_TASKS FOR THIS EXERCISE:_
**1.** In the passage on tooth decay in children, reproduce the text from "About one in" through "Wisconsin’s Third-Grade Children)", inclusive.
**2.** According to the passage on tooth decay in children, what fraction of Wisconsin ninth graders need dental treatment for tooth decay?

_EXCERPTED PASSAGE:_
━━━━━━━━━━

Tooth decay (cavities) is one of the most common preventable diseases in children. Children as young as 12-18 months can get cavities. Children do not lose all their baby teeth until they are about 11 or 12 years old. Untreated tooth decay can cause pain and infections that may lead to problems with eating, speaking, sleeping, playing, and learning.

About one in five head start children aged three to five have early childhood tooth decay. One in four Head Start children have untreated tooth decay and need treatment. By age five, one in two Head Start children have had tooth decay. (2014 Wisconsin Healthy Smiles Survey of Wisconsin’s Head Start Children)

One in five third-grade children have untreated tooth decay. One in two third-grade children have had tooth decay. (2013 Wisconsin Healthy Smiles Survey of Wisconsin’s Third-Grade Children)

One in six ninth graders need dental treatment for tooth decay. (2015 Wisconsin Healthy Smiles Survey of Wisconsin’s Ninth-Graders)

━━━━━━━━━━

(Collected data entries)
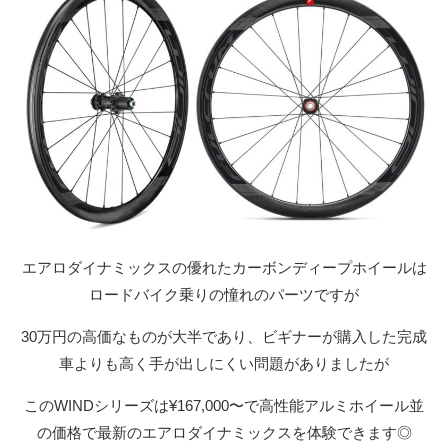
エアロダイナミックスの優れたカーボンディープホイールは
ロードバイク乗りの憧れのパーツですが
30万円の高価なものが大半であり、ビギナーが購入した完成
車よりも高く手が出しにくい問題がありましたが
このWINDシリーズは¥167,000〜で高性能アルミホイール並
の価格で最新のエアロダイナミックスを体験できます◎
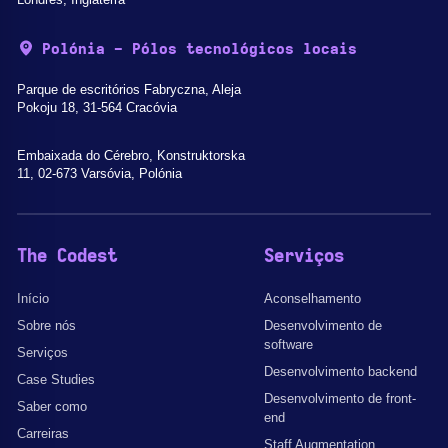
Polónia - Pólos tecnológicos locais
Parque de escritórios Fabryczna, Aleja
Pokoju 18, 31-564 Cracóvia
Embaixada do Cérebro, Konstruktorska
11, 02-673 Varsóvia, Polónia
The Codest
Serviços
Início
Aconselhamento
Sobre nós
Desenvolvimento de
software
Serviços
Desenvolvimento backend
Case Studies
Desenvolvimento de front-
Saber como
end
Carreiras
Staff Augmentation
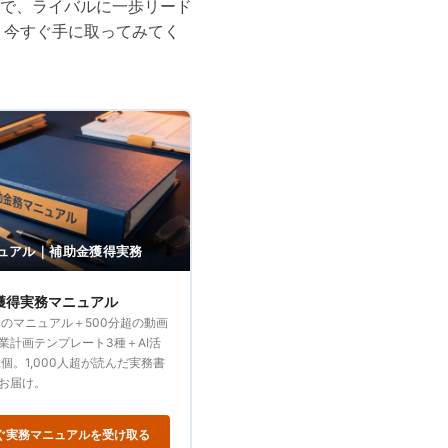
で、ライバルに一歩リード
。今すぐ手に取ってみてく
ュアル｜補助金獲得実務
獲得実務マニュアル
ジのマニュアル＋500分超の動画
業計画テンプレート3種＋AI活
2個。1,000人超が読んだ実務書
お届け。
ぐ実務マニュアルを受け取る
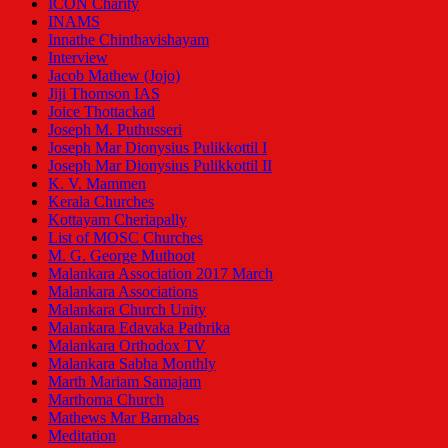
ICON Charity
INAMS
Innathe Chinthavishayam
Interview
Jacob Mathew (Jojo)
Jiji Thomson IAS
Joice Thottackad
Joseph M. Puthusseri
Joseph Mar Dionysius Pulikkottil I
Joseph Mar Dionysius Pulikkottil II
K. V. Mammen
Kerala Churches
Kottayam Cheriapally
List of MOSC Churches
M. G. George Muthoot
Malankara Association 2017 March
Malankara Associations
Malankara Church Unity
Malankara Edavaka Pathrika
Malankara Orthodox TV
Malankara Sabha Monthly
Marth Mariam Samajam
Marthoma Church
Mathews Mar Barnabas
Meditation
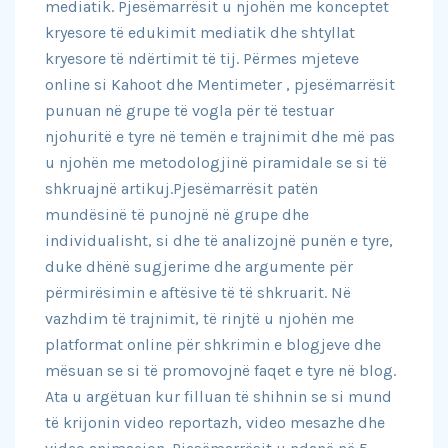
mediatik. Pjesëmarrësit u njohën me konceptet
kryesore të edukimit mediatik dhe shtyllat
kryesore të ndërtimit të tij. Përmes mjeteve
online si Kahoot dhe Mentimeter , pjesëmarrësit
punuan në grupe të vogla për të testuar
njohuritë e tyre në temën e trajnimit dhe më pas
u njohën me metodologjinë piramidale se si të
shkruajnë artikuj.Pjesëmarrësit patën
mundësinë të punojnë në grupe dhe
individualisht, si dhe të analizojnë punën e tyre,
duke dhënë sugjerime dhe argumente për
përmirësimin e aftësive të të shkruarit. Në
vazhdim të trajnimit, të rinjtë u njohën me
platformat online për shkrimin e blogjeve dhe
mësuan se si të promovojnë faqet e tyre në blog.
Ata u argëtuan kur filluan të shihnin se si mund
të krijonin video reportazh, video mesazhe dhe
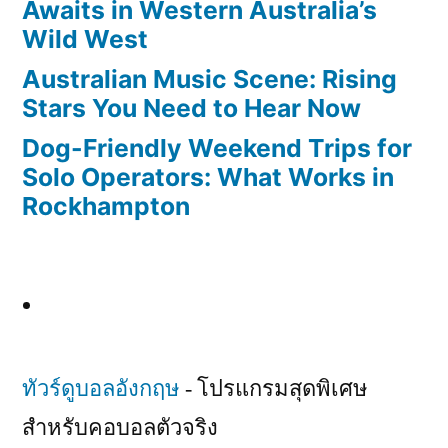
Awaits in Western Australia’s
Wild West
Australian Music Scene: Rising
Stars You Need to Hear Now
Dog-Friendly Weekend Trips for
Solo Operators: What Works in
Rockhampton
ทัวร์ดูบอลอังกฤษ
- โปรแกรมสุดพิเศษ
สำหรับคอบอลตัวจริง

━━━━━━━━━━

_RESULTS FOR THE EXERCISE:_
**1.**
About one in five head start children aged three to five have early childhood tooth decay. One in four Head Start children have untreated tooth decay and need treatment. By age five, one in two Head Start children have had tooth decay. (2014 Wisconsin Healthy Smiles Survey of Wisconsin’s Head Start Children)

One in five third-grade children have untreated tooth decay. One in two third-grade children have had tooth decay. (2013 Wisconsin Healthy Smiles Survey of Wisconsin’s Third-Grade Children)

**2.** One in six.